Léa Pool, qui nous a entre autres présenté Emporte moi (1999) et, plus récemment, Maman est chez le coiffeur (2008), nous revient avec sa plus récente réalisation, dont elle a également co-écrit le scénario. Une nouvelle pierre est posée dans l’édifice érigé par l’une des grandes cinéastes d’ici.
La Dernière Fugue traite d’abord et avant tout d’humanité. Anatole, à l’aube de ses soixante-quinze ans, n’est plus que l’ombre de l’homme qu’il a été : atteint de la maladie de Parkinson, il a perdu toute son autonomie. Sa femme, pourtant, refuse de le placer en institution, faisant la sourde oreille aux recommandations de ses enfants. Le vieil homme s’enfonce donc, jour après jour, dans une solitude douloureuse qui lui est imposée par les limites de son propre corps. Lui qui, autrefois, était fier et orgueilleux, se voit infantilisé, rabaissé par la maladie et les regards blessants des membres de sa propre famille. Le film nous montre dans toute sa violence la colère d’un homme qui ne souhaite que retrouver un peu de sa dignité. C’est son petit-fils qui, le premier, le prendra en pitié et voudra lui offrir « une belle mort ». Il convainc son oncle, André, de l’aider dans ce projet. Mais à quel point peut-on avoir pitié d’un père absent et égoïste ? Et comment faire un choix entre le calvaire de la vie et la peur de la mort ? Pour André, ce sera l’occasion de faire la paix avec son père, d’effacer les vieilles rancunes et de réparer les erreurs commises.
Andrée Lachapelle est gracieuse et élégante, comme toujours.

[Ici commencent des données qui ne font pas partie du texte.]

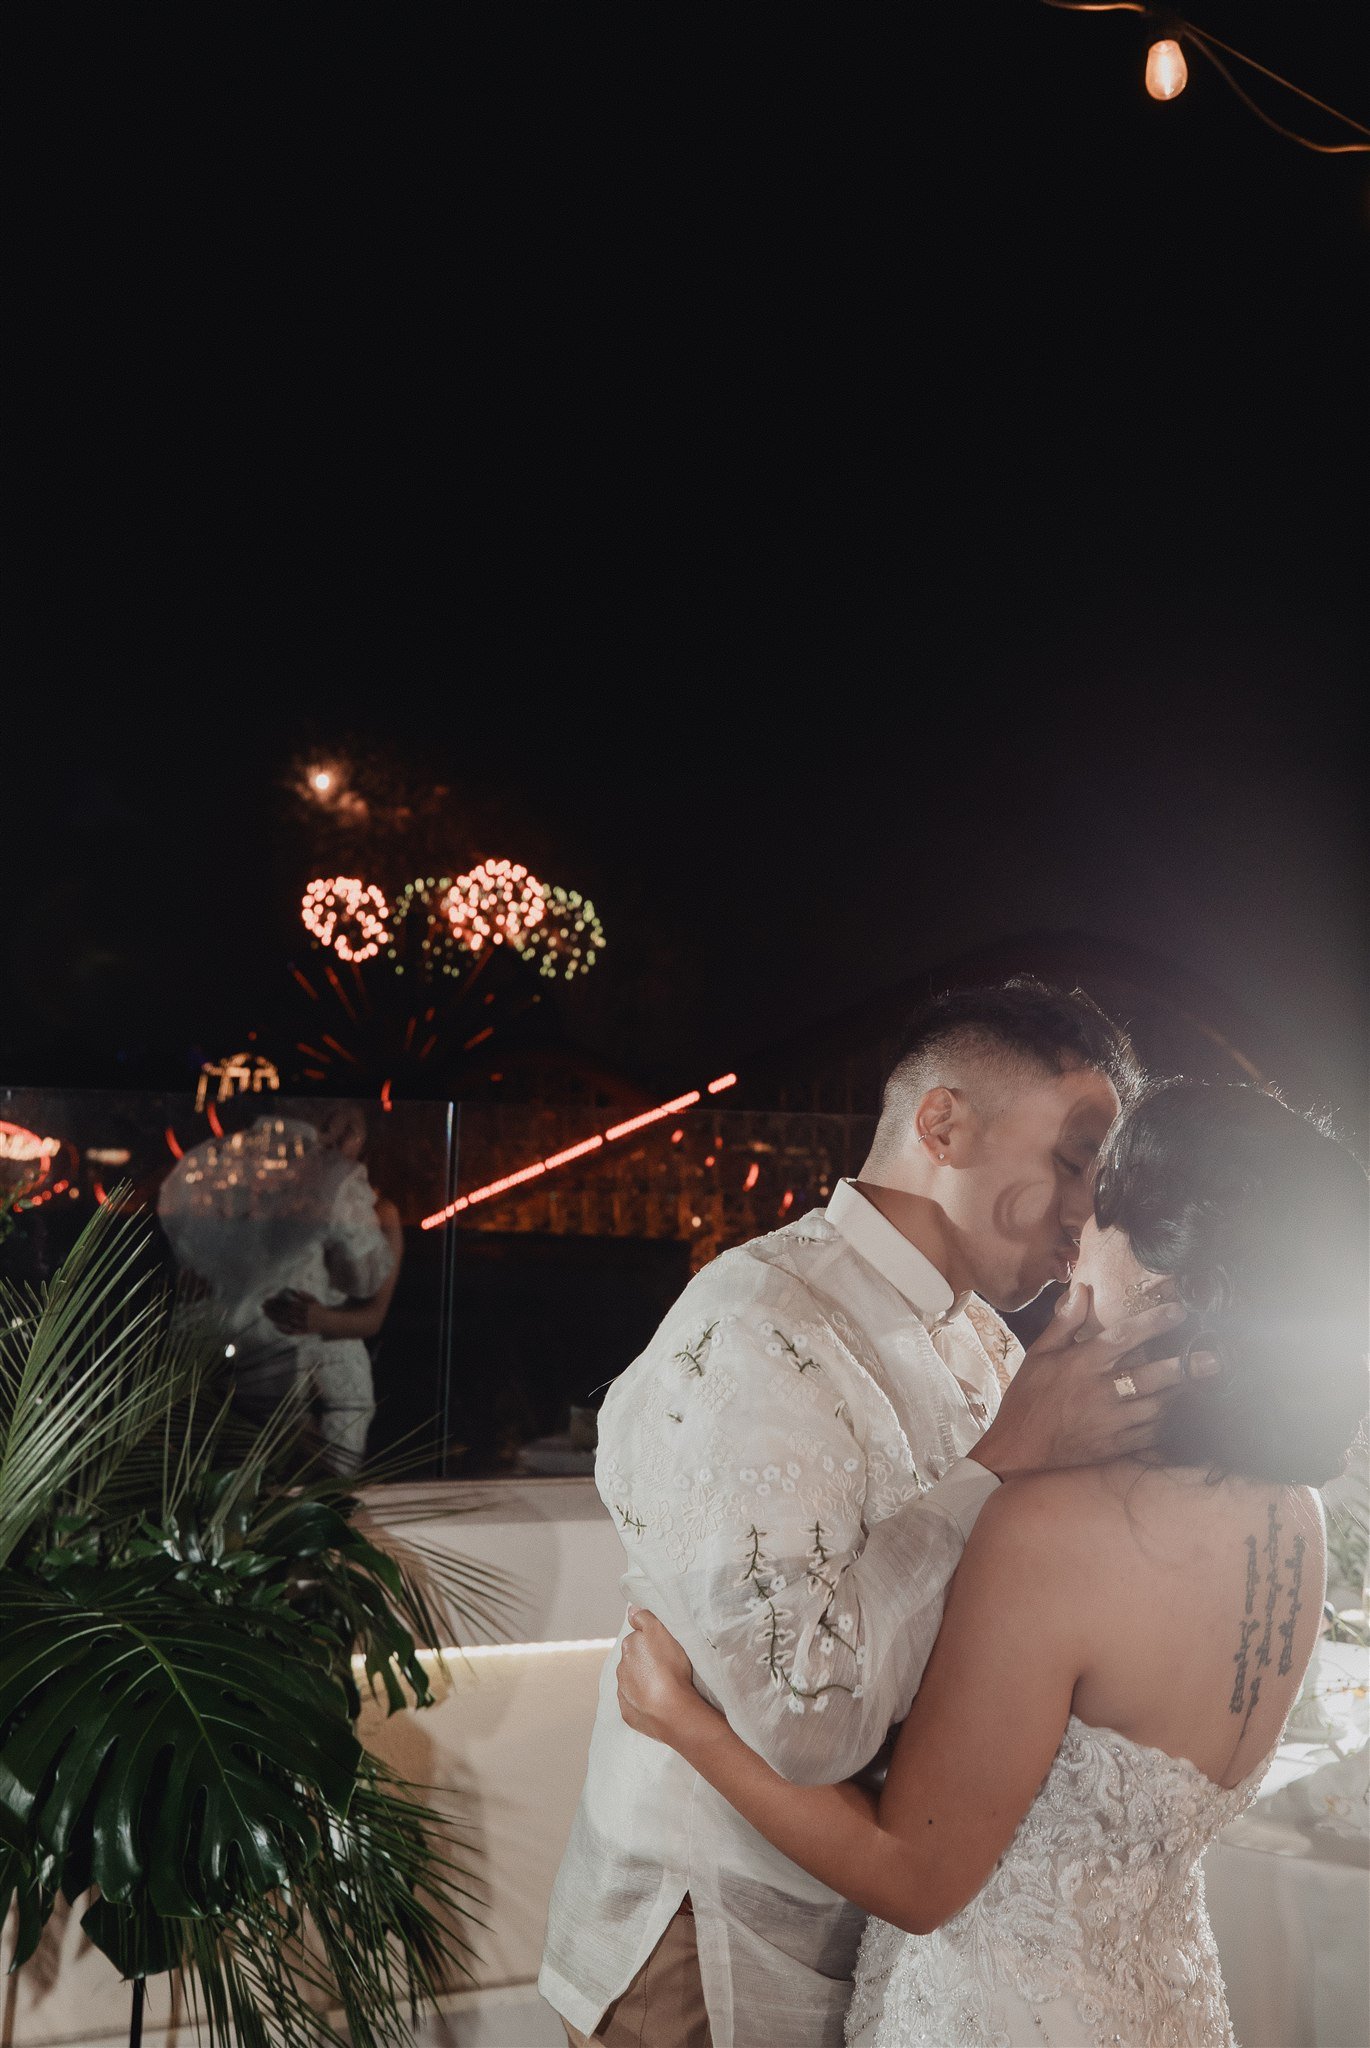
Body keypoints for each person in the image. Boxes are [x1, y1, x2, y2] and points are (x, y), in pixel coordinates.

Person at [618, 1078, 1369, 2047]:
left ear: (1162, 1285)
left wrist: (680, 1718)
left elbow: (914, 1875)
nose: (1070, 1245)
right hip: (1160, 2009)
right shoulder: (1293, 1517)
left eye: (1096, 1213)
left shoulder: (1051, 1527)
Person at [540, 979, 1196, 2048]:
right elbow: (805, 1714)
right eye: (1072, 1159)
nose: (1087, 1208)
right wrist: (1004, 1458)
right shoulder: (752, 1324)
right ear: (940, 1122)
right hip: (706, 1950)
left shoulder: (984, 1342)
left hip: (875, 1931)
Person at [262, 1103, 403, 1473]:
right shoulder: (279, 1198)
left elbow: (373, 1318)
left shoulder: (382, 1213)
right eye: (328, 1126)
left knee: (334, 1464)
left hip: (337, 1361)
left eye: (350, 1129)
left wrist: (316, 1319)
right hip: (275, 1361)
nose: (337, 1139)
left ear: (365, 1140)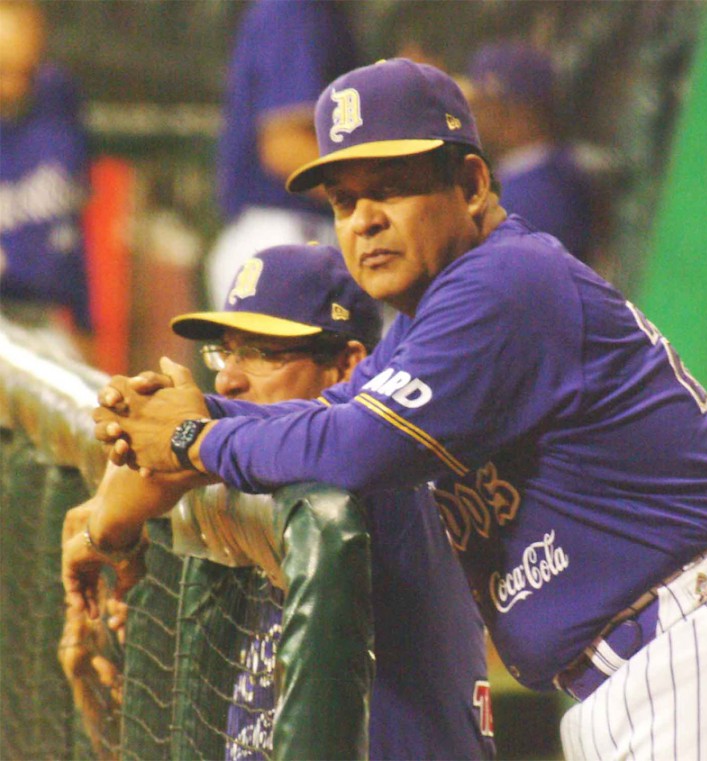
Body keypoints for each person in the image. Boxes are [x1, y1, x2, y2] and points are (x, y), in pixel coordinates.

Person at [90, 59, 707, 760]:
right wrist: (165, 429)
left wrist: (190, 437)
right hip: (657, 669)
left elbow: (355, 447)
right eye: (344, 200)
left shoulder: (503, 282)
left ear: (470, 185)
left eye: (390, 188)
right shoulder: (424, 324)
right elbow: (320, 417)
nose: (363, 220)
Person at [64, 243, 495, 760]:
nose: (228, 377)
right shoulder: (268, 471)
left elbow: (157, 452)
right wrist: (104, 524)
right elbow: (150, 445)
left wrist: (102, 534)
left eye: (263, 352)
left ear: (346, 366)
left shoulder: (378, 477)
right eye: (226, 351)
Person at [205, 0, 359, 309]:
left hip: (299, 240)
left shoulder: (324, 14)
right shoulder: (292, 11)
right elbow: (285, 146)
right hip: (287, 241)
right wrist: (384, 194)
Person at [0, 0, 93, 359]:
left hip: (41, 320)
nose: (13, 87)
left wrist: (85, 324)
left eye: (25, 72)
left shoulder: (57, 98)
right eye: (2, 71)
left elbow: (72, 233)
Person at [464, 41, 596, 264]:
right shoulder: (549, 172)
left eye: (480, 106)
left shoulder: (535, 199)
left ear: (518, 115)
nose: (469, 118)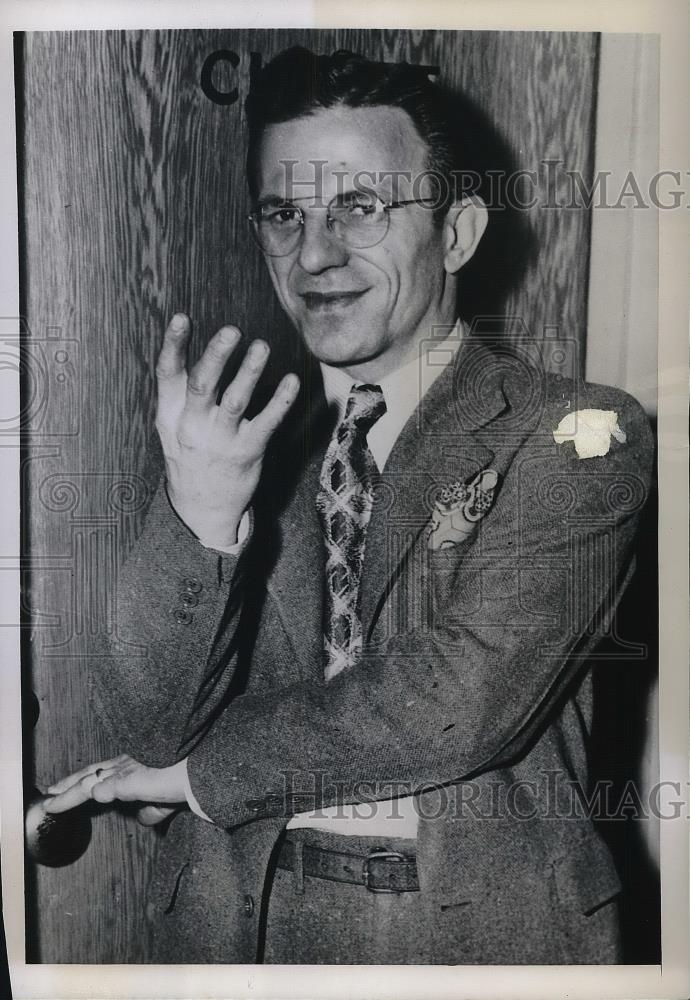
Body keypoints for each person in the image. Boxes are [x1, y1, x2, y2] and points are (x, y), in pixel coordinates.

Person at [45, 47, 654, 964]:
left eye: (360, 207)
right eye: (285, 213)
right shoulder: (240, 443)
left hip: (475, 942)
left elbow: (460, 697)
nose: (316, 253)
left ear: (456, 233)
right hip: (233, 935)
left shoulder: (577, 433)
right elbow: (153, 730)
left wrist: (203, 774)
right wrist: (201, 511)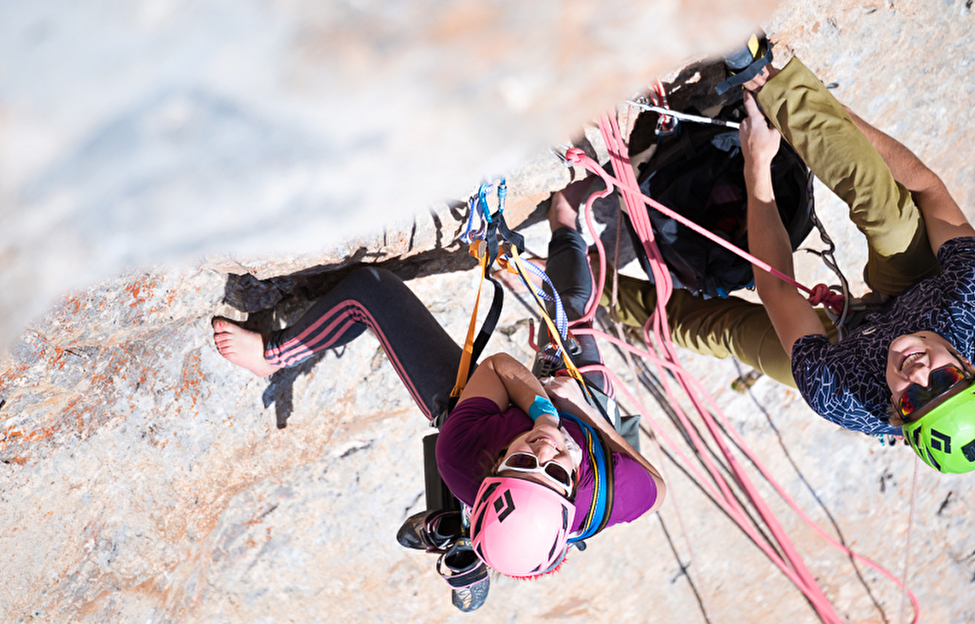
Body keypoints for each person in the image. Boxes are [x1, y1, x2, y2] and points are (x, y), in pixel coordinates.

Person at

Elle est parfaite dans le rôle de l’épouse qui, épuisée, tente de s’occuper du mieux qu’elle peut de « l’être humain qu’elle connaît le mieux ». Jacques Godin, qui incarne le patriarche, est convainquant dans un rôle pourtant difficile. Le jeune Aliocha Schneider, dont c’est le premier grand rôle au cinéma, est étonnant et sait aller au-delà du rôle de l’adolescent de service. Mais celui qui brille véritablement, dans ce tableau, c’est Yves Jacques, l’interprète d’André. Encore une fois, il fait la démonstration de son immense talent en nous offrant un jeu sans faille.
Léa Pool a choisi d’opter pour le dépouillement, de laisser toute la place aux émotions, servant à merveille le texte de Gil Courtemanche. La signature visuelle est simple, sans flafla, et intègre plusieurs gros plans judicieusement choisis. La caméra s’attarde ainsi sur des petits détails qui font toute la différence : les mains d’Anatole, l’aiguille du tourne-disque, le regard d’André… Si le rythme du film est plutôt lent – la première moitié se déroule en l’espace d’une seule soirée de Noël -, on ne ressent toutefois aucune longueur. Même les quelques flashbacks sont magnifiquement intégrés, grâce à l’oeil expert de Léa Pool.
La Dernière Fugue est avant tout un film sur la famille, qui y est dépeinte sans artifices et dans toute son imperfection. C’est un film sur le profond respect d’un fils pour son père, et sur l’amour maladroit d’un homme pour ses enfants et petits-enfants. C’est aussi un film sur la mort, sur le temps qui passe et celui qui nous reste. Une oeuvre remplie de bon sentiments – et de moins bons aussi – qui ne saurait laisser indifférent.